Understanding the Scanning Process¶
Overview¶
The testsuites provide a list of sequences. The C extension kvarq.engine then scans the .fastq file and finds all occurrences of these sequences. The list of these occurrences (the hit list) is then passed to the module kvarq.analyser that maps the reads onto the original sequences and creates coverages (see Coverage. This coverage is passed back to the different testsuites that calculates the final results. The coverages are saved along with the results (and optionally the hit list) into the .json file.
Testsuites 1/2¶
Depending on what testsuites are loaded (via the command line or the settings dialog), KvarQ performs different analysis suitable to detect different genomic markers in different organisms. The testsuite defines a template that is then used to generate a sequence which is passed along.
Engine¶
The (C extension) module kvarq.engine is the workhorse of the scanning process. It creates multiple threads that scan through the .fastq file and returns a list of kvarq.engine.Hit that describe the position and overlap of reads from the fastq with the different sequences.
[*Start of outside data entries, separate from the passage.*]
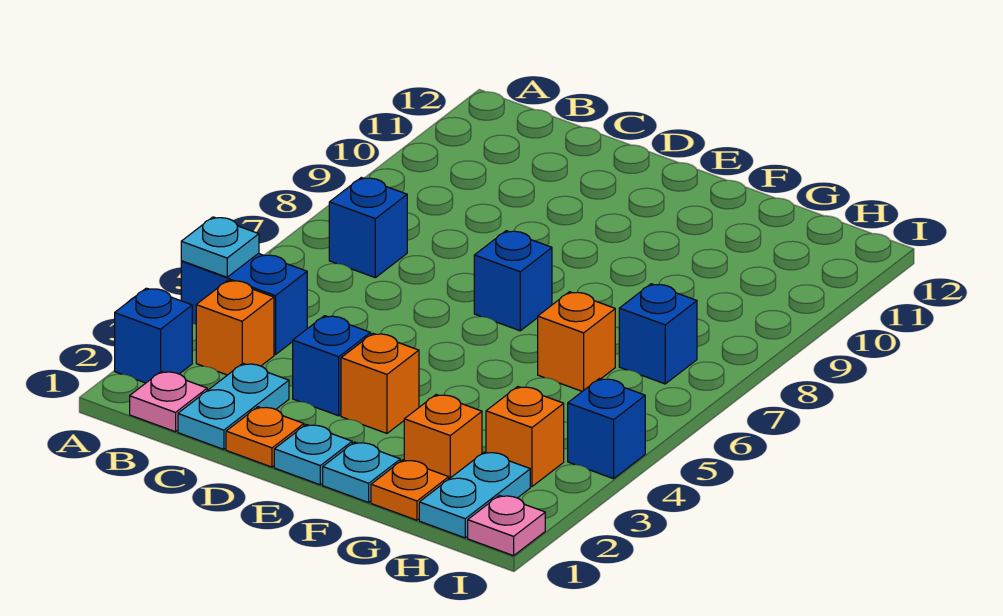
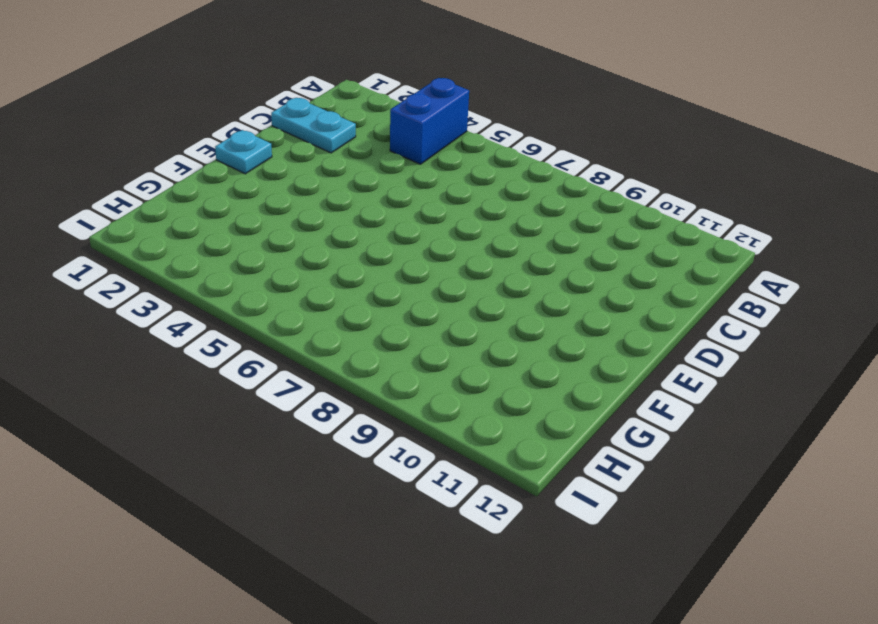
none -> blue 1x1 brick [115,288,192,383]
none -> pink 1x1 plate [130,371,207,432]
none -> orange 1x1 brick [196,280,274,375]

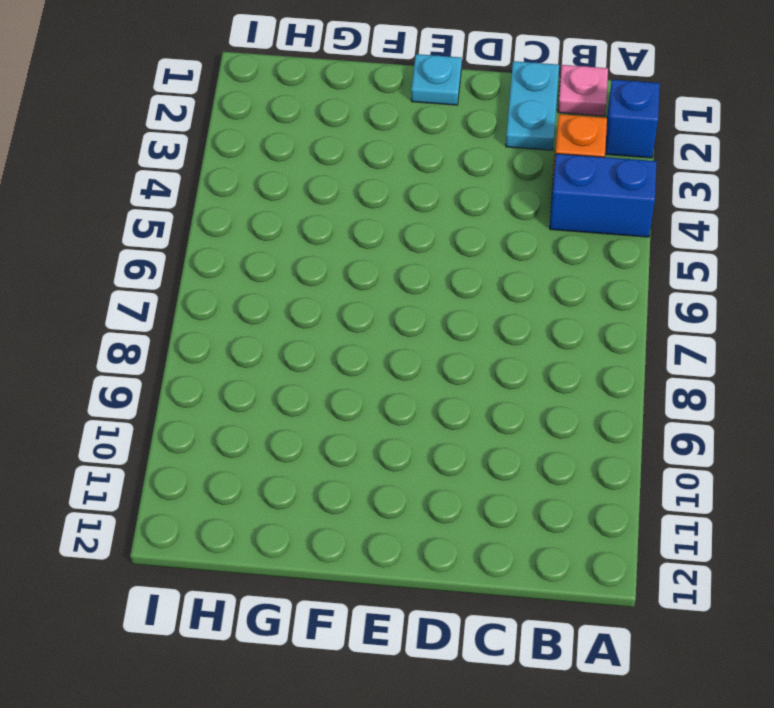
none -> blue 1x1 brick [329,178,407,278]
none -> orange 1x1 plate [226,407,304,467]
none -> blue 1x1 brick [293,316,371,416]

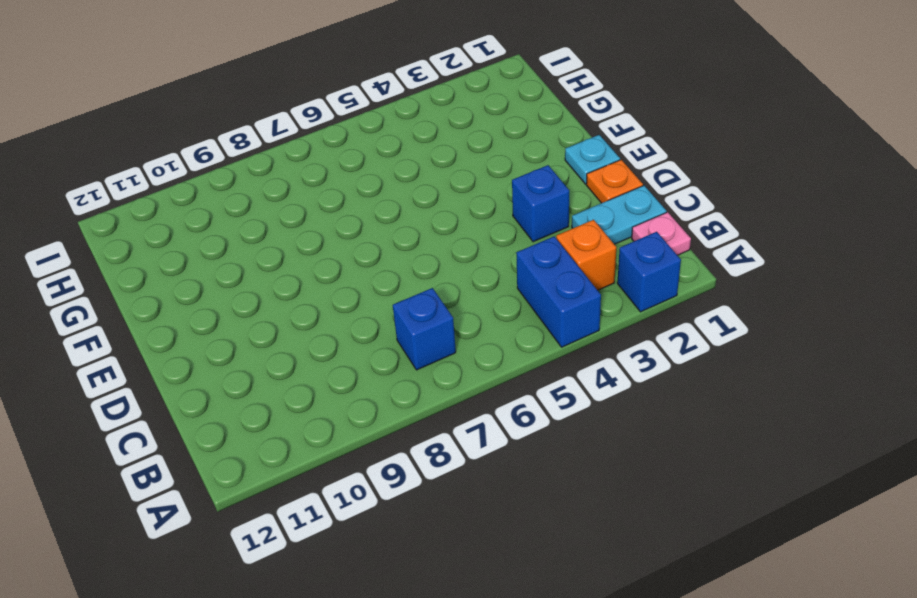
none -> orange 1x1 brick [341,334,419,433]
none -> blue 1x1 brick [474,231,552,331]
none -> cyan 1x1 plate [323,442,400,502]

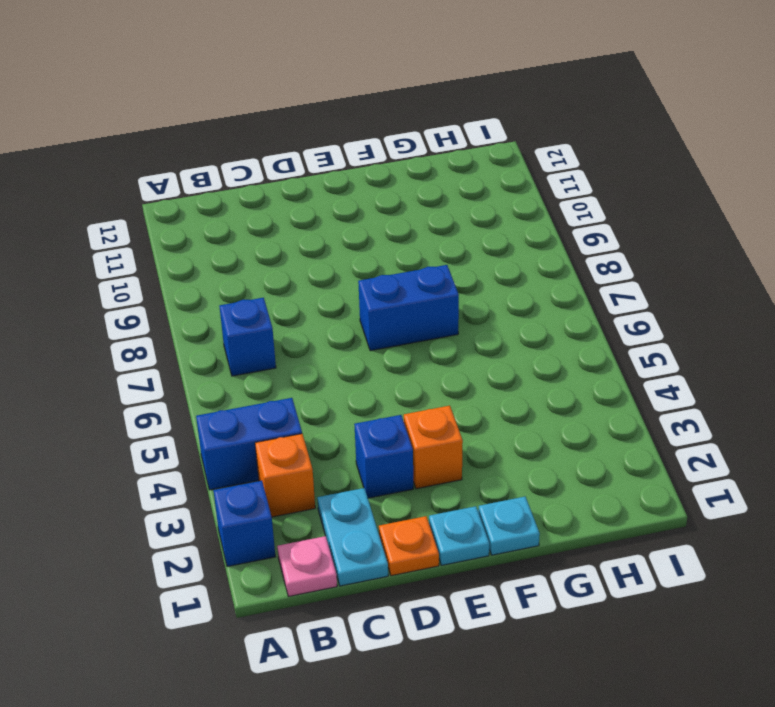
blue 1x2 brick [358,265,459,351] -> blue 1x1 brick [474,231,552,331]
none -> orange 1x1 plate [371,460,449,520]
none -> orange 1x1 brick [404,395,482,479]
none -> orange 1x1 brick [538,292,615,391]

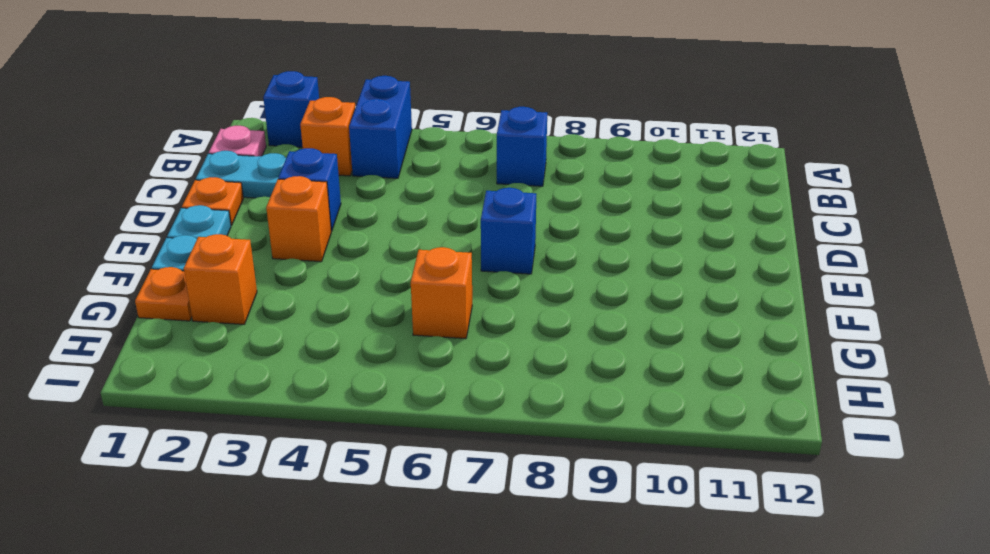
none -> cyan 1x2 plate [419,452,530,538]
none -> orange 1x1 brick [486,387,564,487]
none -> blue 1x1 brick [619,284,697,384]

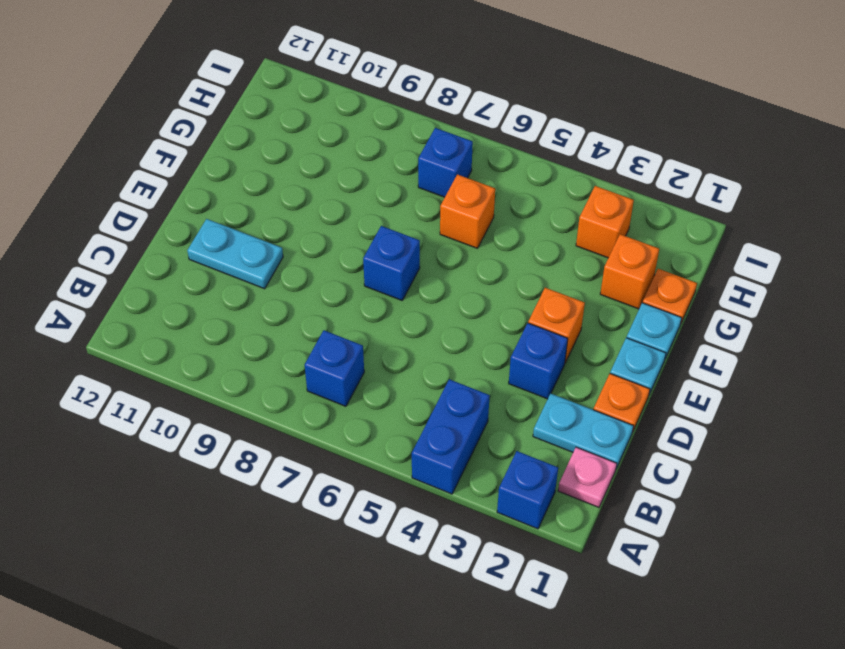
cyan 1x2 plate [187,219,283,289] -> cyan 1x2 plate moved to [419,452,530,538]
none -> orange 1x1 brick [196,280,274,375]
none -> pink 1x1 plate [468,495,545,556]
none -> blue 1x1 brick [568,379,645,479]

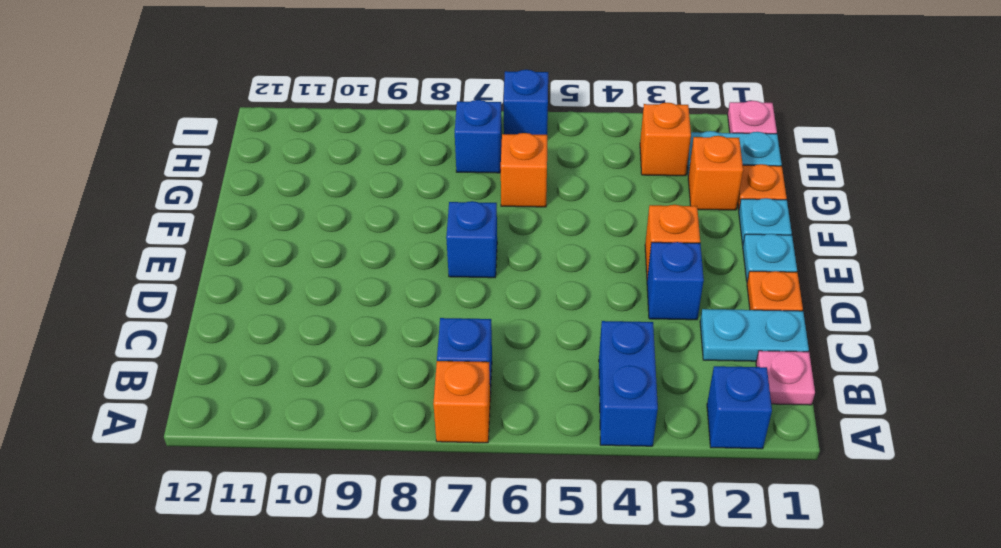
orange 1x1 brick [433,361,490,443] -> orange 1x1 brick moved to [196,280,274,375]
blue 1x1 brick [504,70,548,135] -> blue 1x1 brick moved to [568,379,645,479]
none -> cyan 1x1 plate [181,217,259,277]

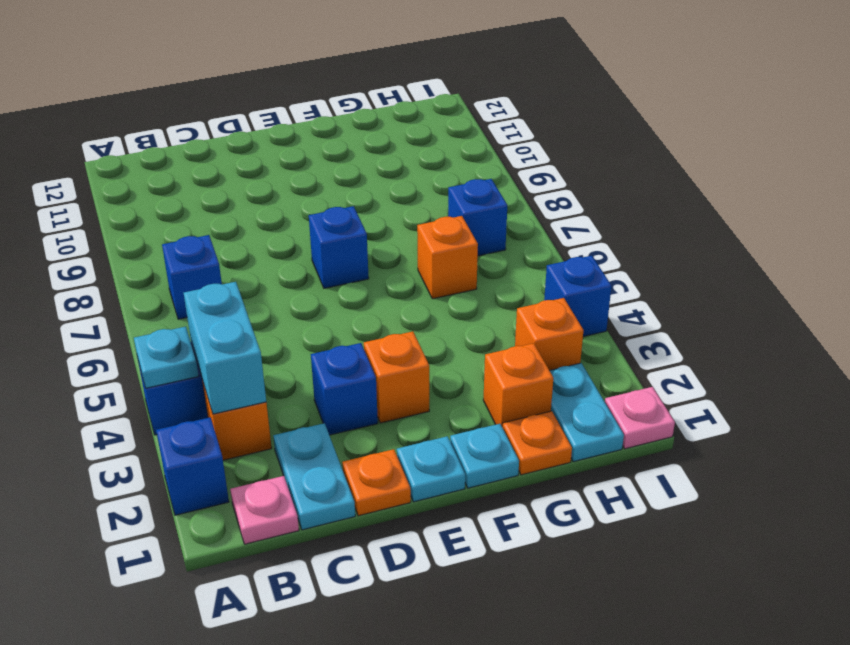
cyan 1x2 brick [184,282,266,414] -> none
This module is actually called from within kvarq.analyser and runs in a separate python thread. It provides some functions that can be called asynchronously from the main (CLI/GUI) thread to monitor the scanning process.
Analyser¶
The module kvarq.analyser takes the hit list from the kvarq.engine and applies the overlaps of the reads with the templates, creating a kvarq.analyser.Coverage object for every target sequence.
Testsuites 2/2¶
The coverages are then distributed to the different testsuites and every testsuite does some specific analysis and then reports the final results. For example, the MTBC resistance testsuite (testsuites/MTBC/resistance.py) first finds mutations and then determines whether these mutations are synonymous or non-synonymous and outputs the base mutation as well as the resulting change in amino acid if the mutation is non-synonymous.
These final results generated by the testsuites are then saved, along with the coverages, in the .json file. The file also contains all relevant scanning parameters (including testsuites and their versions).
Configuration Parameters¶
The function kvarq.engine.config() accepts the following parameters
- Amin : ASCII character of the Phred score that corresponds to the minimal quality score of a base calling to be accepted. Use method kvarq.fastq.Fastq.Q2A() to translate a Phred score into an ASCII value.
- minreadlength : After cutting the individual reads using the provided Amin, reads shorter than minreadlength are discarded.
- minoverlap : Reads that overlap (at the beginning or the end of the sequence) with less bases than the specified values are not reported.
- maxerrors : Reads that differ in more than maxerrors base positions are not considered for a match.
- nthreads : Number of threads to use in parallel for scanning the .fastq file.
These parameters can be set using command line switches or in the settings dialog.